While reading Emily Badgers  Whites Have a Huge Wealth Edge Over Blacks (but don’t know it), I found myself reading certain sentences and then imagining how someone might respond with an argument over the research and material Badger references. I decided to take a few statements from the researchers she interviews in the article, and rearrange the sentences in a way that would mirror a counter ‘argument’ or more rightly put, a biased opinion.  I chose this piece for my found poem because it triggered the anger and frustration that I’ve been feeling over the last few years as I have come to understand more about our country and society.

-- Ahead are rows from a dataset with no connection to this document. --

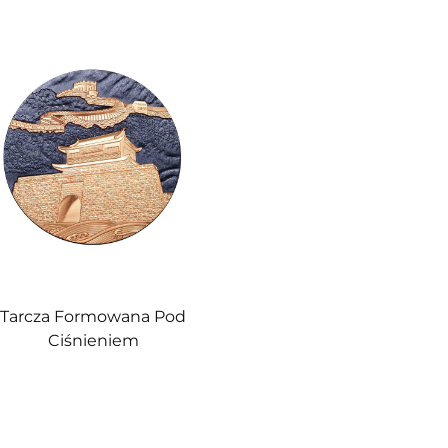
Tarcza Formowana Pod
Ciśnieniem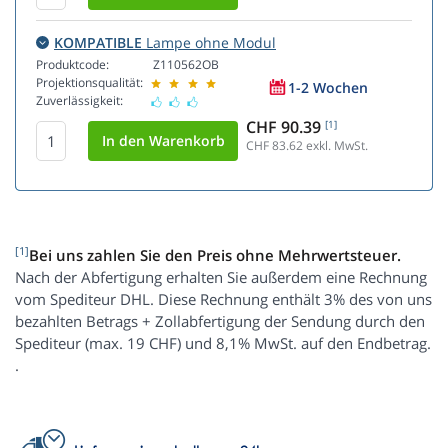
KOMPATIBLE
Lampe ohne Modul
Produktcode:
Z110562OB
Projektionsqualität:
1-2 Wochen
Zuverlässigkeit:
CHF 90.39
[1]
CHF 83.62
exkl. MwSt.
[1]
Bei uns zahlen Sie den Preis ohne Mehrwertsteuer.
Nach der Abfertigung erhalten Sie außerdem eine Rechnung
vom Spediteur DHL. Diese Rechnung enthält 3% des von uns
bezahlten Betrags + Zollabfertigung der Sendung durch den
Spediteur (max. 19 CHF) und 8,1% MwSt. auf den Endbetrag.
.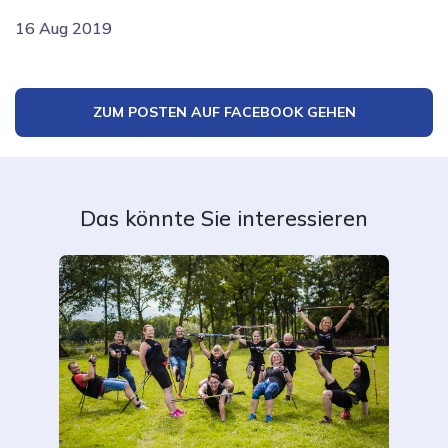
16 Aug 2019
ZUM POSTEN AUF FACEBOOK GEHEN
Das könnte Sie interessieren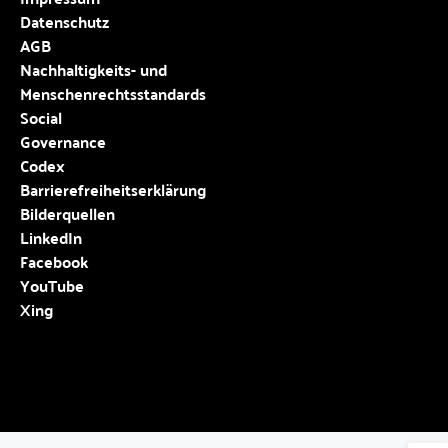
Datenschutz
AGB
Nachhaltigkeits- und
Menschenrechtsstandards
Social
Governance
Codex
Barrierefreiheitserklärung
Bilderquellen
LinkedIn
Facebook
YouTube
Xing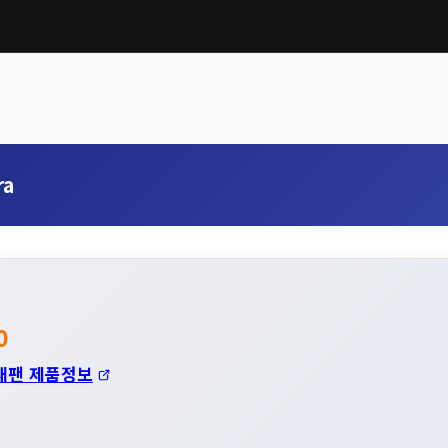
ra
0
재팬 제품정보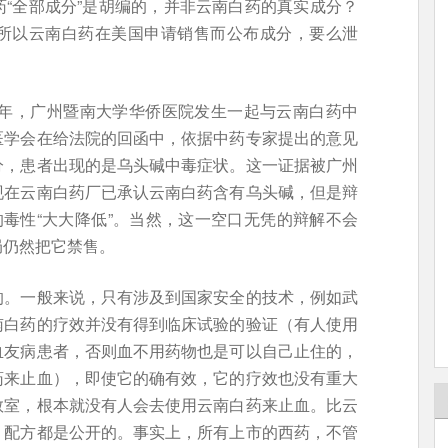
“全部成分”是胡编的，并非云南白药的真实成分？
所以云南白药在美国申请销售而公布成分，要么泄
3年，广州暨南大学华侨医院发生一起与云南白药中
医学会在给法院的回函中，依据中药专家提出的意见
分，患者出现的是乌头碱中毒症状。这一证据被广州
现在云南白药厂已承认云南白药含有乌头碱，但是辩
的毒性“大大降低”。当然，这一空口无凭的辩解不会
局仍然把它禁售。
的。一般来说，只有涉及到国家安全的技术，例如武
南白药的疗效并没有得到临床试验的验证（有人使用
血友病患者，否则血不用药物也是可以自己止住的，
药来止血），即使它的确有效，它的疗效也没有重大
救室，根本就没有人会去使用云南白药来止血。比云
、配方都是公开的。事实上，所有上市的西药，不管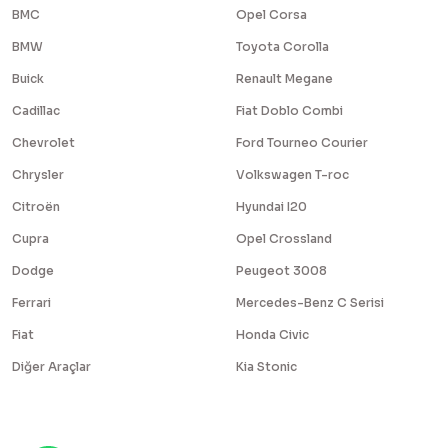
BMC
Opel Corsa
BMW
Toyota Corolla
Buick
Renault Megane
Cadillac
Fiat Doblo Combi
Chevrolet
Ford Tourneo Courier
Chrysler
Volkswagen T-roc
Citroën
Hyundai I20
Cupra
Opel Crossland
Dodge
Peugeot 3008
Ferrari
Mercedes-Benz C Serisi
Fiat
Honda Civic
Diğer Araçlar
Kia Stonic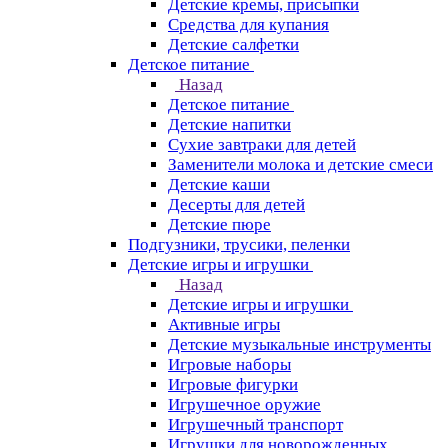
Детские кремы, присыпки
Средства для купания
Детские салфетки
Детское питание
Назад
Детское питание
Детские напитки
Сухие завтраки для детей
Заменители молока и детские смеси
Детские каши
Десерты для детей
Детские пюре
Подгузники, трусики, пеленки
Детские игры и игрушки
Назад
Детские игры и игрушки
Активные игры
Детские музыкальные инструменты
Игровые наборы
Игровые фигурки
Игрушечное оружие
Игрушечный транспорт
Игрушки для новорожденных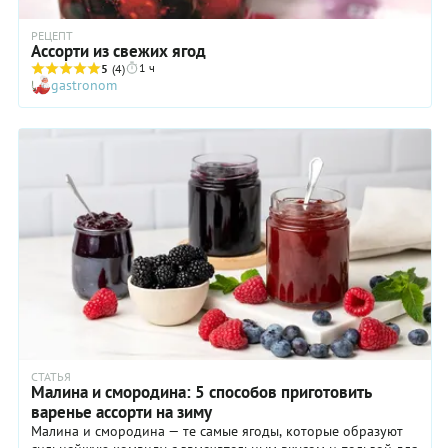
РЕЦЕПТ
Ассорти из свежих ягод
1 ч
5
(4)
gastronom
СТАТЬЯ
Малина и смородина: 5 способов приготовить
варенье ассорти на зиму
Малина и смородина — те самые ягоды, которые образуют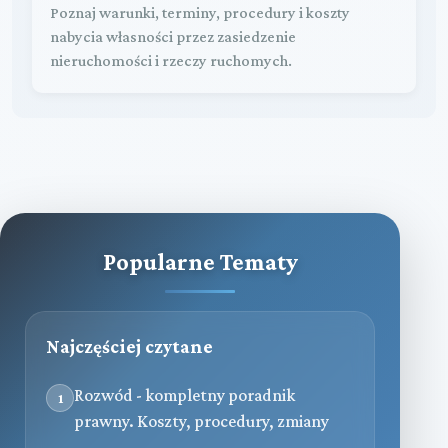
Poznaj warunki, terminy, procedury i koszty
nabycia własności przez zasiedzenie
nieruchomości i rzeczy ruchomych.
Popularne Tematy
Najczęściej czytane
Rozwód - kompletny poradnik
1
prawny. Koszty, procedury, zmiany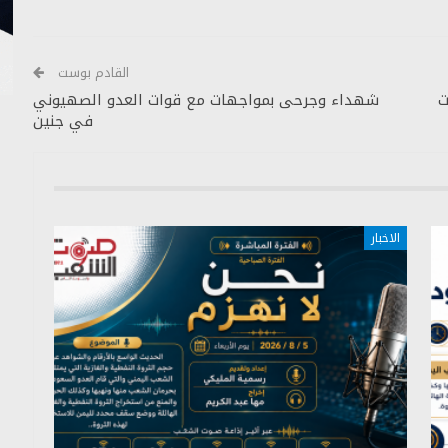
القادم بوست
ت
شهداء وجرحى بمواجهات مع قوات العدو الصهيوني
في جنين
الاخبار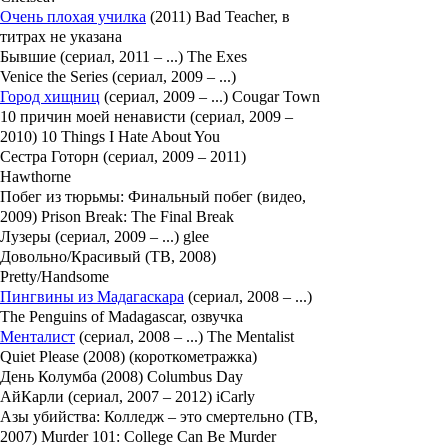
Очень плохая училка
(2011) Bad Teacher, в
титрах не указана
Бывшие (сериал, 2011 – ...) The Exes
Venice the Series (сериал, 2009 – ...)
Город хищниц
(сериал, 2009 – ...) Cougar Town
10 причин моей ненависти (сериал, 2009 –
2010) 10 Things I Hate About You
Сестра Готорн (сериал, 2009 – 2011)
Hawthorne
Побег из тюрьмы: Финальный побег (видео,
2009) Prison Break: The Final Break
Лузеры (сериал, 2009 – ...) glee
Довольно/Красивый (ТВ, 2008)
Pretty/Handsome
Пингвины из Мадагаскара
(сериал, 2008 – ...)
The Penguins of Madagascar, озвучка
Менталист
(сериал, 2008 – ...) The Mentalist
Quiet Please (2008) (короткометражка)
День Колумба (2008) Columbus Day
АйКарли (сериал, 2007 – 2012) iCarly
Азы убийства: Колледж – это смертельно (ТВ,
2007) Murder 101: College Can Be Murder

Reading this article, I was also reminded of the themes and rhetoric around the subject of inequality that I have heard growing up in a relatively wealthy, liberal town. People in my hometown really like to pride themselves with not being racist, and believing in a post-racial society, where these issues have been ‘overcome’. It wasn’t until moving away and then returning that I saw how untrue those ideas were, in addition to the fact that those beliefs are actually a major cause of what continues to fuel the inequality and wealth gap. This article summed up information that has been known, and circulated through media time and time again, and it emphasizes white Americas unwillingness to acknowledge its continuity. In my poem, I attempted to highlight a consistent theme of that unwillingness that I observe in the media and in conversations with people of varying political backgrounds.

 

Source:

Badger, Emily. “Whites Have Huge Wealth Edge Over Blacks (but don’t know it).” The New York Times 18 Sep. 2017: 7. The New York Times Web. 5 Nov. 2017.